Due giorni fa ero alla spiaggia di Pisenze a prendere il sole. È la spiaggia più bella di questa parte di lago, una lingua di terra che corre ai piedi della Rocca di Manerba del Garda, tra un entroterra lussureggiante e il lago. In alcuni tratti si trova sabbia fine e non sassi, dove il lago stranamente non scende a picco, ma si tocca per molti metri. Sulla testa il cielo splendido di una giornata estiva dopo che la notte ha piovuto, e un piacevole vento sostenuto e fresco, a mitigare i trenta gradi di temperatura. Uno spettacolo.

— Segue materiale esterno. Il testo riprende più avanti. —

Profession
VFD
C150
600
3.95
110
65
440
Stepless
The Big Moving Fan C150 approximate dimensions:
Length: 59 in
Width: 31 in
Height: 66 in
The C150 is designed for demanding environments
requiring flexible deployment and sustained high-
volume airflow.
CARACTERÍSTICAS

La vita in una palla leggera
Si giocava con una di quelle palle gonfiabili che non disturbano gli altri bagnanti. Poi la palla sfugge e punta verso il largo. Parto per il salvataggio, essendo una nuotatrice sicura di sé. La leggera palla si allontana sempre più, ma io non me ne accorgo, tapina, e continuo a seguirla. L’ho quasi raggiunta, la sfioro, lei fugge. Un giovane con pinne e maschera da una roccia si getta al recupero della palla, me la riporta e chiede se ho bisogno di aiuto. Dico di no, per un peccato di orgoglio di cui mi pento un minuto dopo, quando, a seguito di una goffa spinta con la mano, la palla fa un piccolo balzo sull’increspatura della superficie e mi viene in faccia. Bevo. Lei scappa, la ripiglio di nuovo. Bevo un’altra volta e poi una terza. L’acqua mi entra nel naso, annaspo.
Ancora la palla mi sfugge, ma sento che non ho più la forza per seguirla. Forse dovrei tornare. A proposito, dov’è la riva? Prima non ci ho fatto caso, presa com’ero a non perdere la palla. Guardo e scopro che è lontana almeno trecento metri. E continuo a bere. Mi metto nella posizione del morto, ma l’acqua del lago è pesante, e bevo ancora.